Il s’agirait pour l’une phase majeure dans la trajectoire monétaire des États-Unis, au minimum aussi importante que les hausses de taux.

Pour les analystes de Wells Fargo, si la stratégie de réduction du bilan se révélait « beaucoup plus agressive qu’anticipé », la courbe des taux peut d’autant plus « s’applatir », c’est-à-dire voir les taux à court terme au niveau, voire même supérieurs, à ceux de long terme.

Lundi, les taux à 2 ans restaient supérieurs à ceux à 10 ans, une anomalie, appelée inversion, qui ne s’est produite qu’à deux autres reprises ces vingt dernières et dans laquelle plusieurs voient l’annonce pour l’une récession, à horizon pour l’au minimum un an cependant.

Pour Craig Erlam, analyste pour l’Oanda, les investisseurs craignent que de « super » hausses de taux à venir, soit un demi-point par réunion de travail surtout qu’un quart de point habituellement, augmentent « les risques de récession », qui expliquent cette inversion.

Plusieurs membres de la Fed doivent s’traduire publiquement cette semaine, ce qui devrait donner au marché de nouveaux indices.

A la cote, Twitter était en lévitation (+19,56% à 47,00 dollars) après l’annonce que l’entrepreneur Elon Musk a pris une participation de 9,2% au capital du réseau social. Fin mars, il avait demandé publiquement aux internautes, via Twitter, s’ils estimaient « nécessaire » la création pour l’une nouvelle plateforme.

L’opération surprise pour l’Elon Musk profitait aussi à Meta (+2,67% à 230,85 dollars).
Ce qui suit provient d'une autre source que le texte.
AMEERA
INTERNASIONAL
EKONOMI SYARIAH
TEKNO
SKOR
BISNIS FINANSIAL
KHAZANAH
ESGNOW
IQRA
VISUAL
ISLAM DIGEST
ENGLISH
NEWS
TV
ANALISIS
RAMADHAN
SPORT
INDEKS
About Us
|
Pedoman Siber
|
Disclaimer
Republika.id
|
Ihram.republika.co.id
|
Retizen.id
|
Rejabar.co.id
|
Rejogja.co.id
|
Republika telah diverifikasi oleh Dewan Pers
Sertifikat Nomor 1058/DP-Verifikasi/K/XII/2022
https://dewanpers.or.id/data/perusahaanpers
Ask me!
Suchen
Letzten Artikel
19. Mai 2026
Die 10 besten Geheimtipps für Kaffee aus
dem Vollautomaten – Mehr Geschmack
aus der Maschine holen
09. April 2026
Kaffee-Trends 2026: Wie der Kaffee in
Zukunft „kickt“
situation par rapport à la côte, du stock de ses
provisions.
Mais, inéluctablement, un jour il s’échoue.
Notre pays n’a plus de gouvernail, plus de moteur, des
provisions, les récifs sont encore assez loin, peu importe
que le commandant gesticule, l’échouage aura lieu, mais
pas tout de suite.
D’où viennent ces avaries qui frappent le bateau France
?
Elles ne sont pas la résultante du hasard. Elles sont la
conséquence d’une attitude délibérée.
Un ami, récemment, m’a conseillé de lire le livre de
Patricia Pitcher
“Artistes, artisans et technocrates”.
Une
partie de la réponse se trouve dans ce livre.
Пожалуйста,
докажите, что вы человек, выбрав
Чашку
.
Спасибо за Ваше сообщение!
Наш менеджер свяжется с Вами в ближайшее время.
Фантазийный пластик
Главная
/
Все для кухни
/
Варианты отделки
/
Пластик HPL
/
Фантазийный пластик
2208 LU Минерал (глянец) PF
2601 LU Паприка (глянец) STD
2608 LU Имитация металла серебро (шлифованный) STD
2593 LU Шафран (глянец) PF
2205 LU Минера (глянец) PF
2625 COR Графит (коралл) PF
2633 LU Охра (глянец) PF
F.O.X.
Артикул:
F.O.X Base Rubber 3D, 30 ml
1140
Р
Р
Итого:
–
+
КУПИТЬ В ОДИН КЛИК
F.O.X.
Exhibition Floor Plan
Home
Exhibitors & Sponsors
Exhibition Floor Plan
Les investisseurs digéraient mal la décision du directeur général de Starbucks (-4,94% à 86,97 dollars), Howard Schultz, de suspendre le programme de rachats pour l’actions, affirmant vouloir investir « davantage » des bénéfices du groupe « au profit (des) salariés » et de ses succursales.

Hertz avançait (+4,50% à 22,07 dollars), tandis que le loueur de véhicules a dévoilé lundi un partenariat avec le constructeur suédois de voitures électriques Polestar, qui prévoit tout particulièrement l’acquisition de 65.000 exemplaires sur cinq ans pour améliorer sa flotte.

Après avoir déjà décollé sur des bruits de couloir en ce sens vendredi, les actions chinoises cotées à Wall Street s’envolaient de nouveau après que les autorités chinoises ont accepté, samedi, le idée pour l’audits fabriqués par des sociétés agréées, non chinoises.

Les plateformes chinoises de commerce en ligne Alibaba (+3,58%), Pinduoduo (+8,46%) ou JD.com (5,91%), étaient toutes en parfaite hausse.